John Sutherland
A Beckett fagend rescued from a bin
A review of Samuel Beckett’s ‘Echo’s Bones’. Considered too Beckettian for 1933, this recovered short-story is an allusive riot
Spectator readers of my vintage will remember their first encounter with Beckett as vividly as their first lover’s kiss. For me they happened around the same time, aged 18. The dramatic initiation was a Colchester rep performance of Waiting for Godot, in 1956.
Twenty-five years after his first mature work was written Beckett had hit England with the burst of an unexploded wartime bomb. The general response at the time was one of fascinated bafflement. That has dispersed over the last half century but the fascination — as the headlines accompanying the publication of this Beckettian fragment witness — remains undiminished.
The story, ‘Echo’s Bones’, is an early work but in no sense juvenile.
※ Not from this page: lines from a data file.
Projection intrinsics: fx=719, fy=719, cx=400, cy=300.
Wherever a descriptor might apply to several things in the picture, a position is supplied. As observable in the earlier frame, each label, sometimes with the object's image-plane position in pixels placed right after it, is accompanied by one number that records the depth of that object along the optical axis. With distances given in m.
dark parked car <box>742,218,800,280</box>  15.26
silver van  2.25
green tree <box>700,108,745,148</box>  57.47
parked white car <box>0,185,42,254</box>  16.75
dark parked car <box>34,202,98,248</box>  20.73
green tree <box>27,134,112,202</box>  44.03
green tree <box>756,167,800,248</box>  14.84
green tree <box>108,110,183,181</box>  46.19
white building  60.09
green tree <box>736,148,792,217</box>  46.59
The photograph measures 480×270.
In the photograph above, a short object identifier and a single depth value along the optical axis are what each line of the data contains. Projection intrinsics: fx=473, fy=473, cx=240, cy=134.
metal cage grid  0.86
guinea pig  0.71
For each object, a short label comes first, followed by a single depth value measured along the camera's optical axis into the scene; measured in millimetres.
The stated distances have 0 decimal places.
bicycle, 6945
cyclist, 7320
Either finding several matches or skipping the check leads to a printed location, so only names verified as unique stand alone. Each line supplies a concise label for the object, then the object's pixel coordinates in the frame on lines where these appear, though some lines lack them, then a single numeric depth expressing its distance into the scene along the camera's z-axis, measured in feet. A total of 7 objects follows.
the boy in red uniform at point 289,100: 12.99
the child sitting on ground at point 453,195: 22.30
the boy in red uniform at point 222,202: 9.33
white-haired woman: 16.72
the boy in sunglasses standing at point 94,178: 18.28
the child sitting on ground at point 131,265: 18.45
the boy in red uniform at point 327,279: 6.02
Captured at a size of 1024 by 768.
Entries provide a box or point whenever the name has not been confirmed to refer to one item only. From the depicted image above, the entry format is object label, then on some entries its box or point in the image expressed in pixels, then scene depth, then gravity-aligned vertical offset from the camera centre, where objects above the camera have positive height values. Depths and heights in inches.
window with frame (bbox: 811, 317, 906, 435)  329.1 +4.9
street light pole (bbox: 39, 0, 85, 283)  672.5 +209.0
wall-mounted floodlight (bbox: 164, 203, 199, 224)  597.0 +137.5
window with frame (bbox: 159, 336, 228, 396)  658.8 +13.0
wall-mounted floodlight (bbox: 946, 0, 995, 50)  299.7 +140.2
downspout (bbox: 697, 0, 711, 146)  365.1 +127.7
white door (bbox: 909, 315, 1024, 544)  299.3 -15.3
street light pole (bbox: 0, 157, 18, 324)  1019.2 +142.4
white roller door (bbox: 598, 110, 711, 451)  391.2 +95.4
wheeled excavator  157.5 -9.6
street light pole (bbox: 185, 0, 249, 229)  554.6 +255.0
The package Faber offers us has, internally, the dimensions of a transport-caff sandwich: 23 pages of prefatory material, 48 pages of text, 69 pages of end-notes. It would be easy to sneer— all caboose, no engine. But that would be unfair. The apparatus criticus is, most readers will discover, wholly necessary.
The background to the publication is itself a fascinating story. In 1933 Charles Prentice (a name to inscribe on the Beckett honour board) persuaded his firm, Chatto & Windus, to take on a volume of Beckett short stories — More Pricks than Kicks — on the basis that for a wholly uninitiated readership this young author was best administered in teaspoon doses.
Beckett’s ten stories were judged a trifle too short and he was asked for a makeweight ‘fagpiece’, as Beckett called it. The fag-end he came up with was ‘Echo’s Bones’. It was too Beckettian for 1933 and, as Prentice candidly confessed, gave the firm the ‘jim-jams’. It was politely rejected and binned by Beckett. Eighty years on it has risen from the bin.
One can see Chatto’s point. Beckett was evolving fruit-fly fast and had embarked, with ‘Echo’s Bones’, on a new technique. He resolved to inject the whole bulk of his extraordinarily wide reading, scholarship, and vocabulary into the skeletal frame of a short story. The result is a compressed riot of intertextuality, allusion and cross-referentiality.
The title, as the first of the endnotes usefully informs us, is from Ovid’s Metamorphoses: ‘Echo’s bones were turned to stone. Her love for Narcissus unrequited, she pined away until only her voice and her bones remained,’ ‘Echo’s Bones’ is, as Beckett labelled it, a ‘triptych’. It opens with Belacqua, who died in an earlier story, returned to life, sitting, precariously, on a fence.
At this period of his life Beckett was suffused in Dante (Belacqua is a lutemaker in the Divine Comedy). But unlike the revenant Dante, who discovers a world larger than ours the other side of death, Belacqua has discovered only nothingness. In the vita nuova granted him he sits on his fence. The posture is ‘casse-poitrine’. As a note informs us, ‘the active partner in homosexual fellatio’.
As he perches, Belacqua smokes a phallic cigar and picks his nose. An endnote informs us that the allusion is to Jules Renard’s praise for ‘the solitude in which you can at last lovingly pick your nose’. Belacqua’s solitude is interrupted by a whore, named Zaborovna Privet. The Russian word ‘zabor’ means, a note tells us, ‘fence’, and ‘privet’, we need no note to tell us, is the ubiquitous English fencing bush.
With plentiful assistance of rum and garlic, Belacqua is raped by Zabora. The point, frequently encountered in Beckett, is that the only ‘resurrection’ we can expect is that return to libidinal life between the ‘little death’ of orgasm and the next killing orgasm.
The second panel of the triptych sees Belacqua, potent again, serving as an inseminator for Lord Gall of Wormwood, who is unable to produce the heir who will keep his lands in family possession. The third panel finds Belacqua sitting on his own gravestone watching a gravedigger rob his grave. Once opened the coffin reveals only stones — Echo’s remains in Ovid.
Mark Nixon’s edition is a glorious vindication of scholarship. The notes — two pages for every page of Beckett text — enrich the story with reference which will surely escape the common reader. This density of explication would not be required in Beckett’s later work as he progressed from the plenitude of this story to the parsimony of, say, Krapp’s Last Tape. But for ‘Echo’s Bones’ the endnotes are a literary lifesaver.
One closes this little book with a spasm of regret that Beckett did not live to see the origin of the universe recently discovered in — what else? — echoes: those mysterious gravitational waves, last faintly resounding relics of the Big Bang. The image would have pleased him mightily.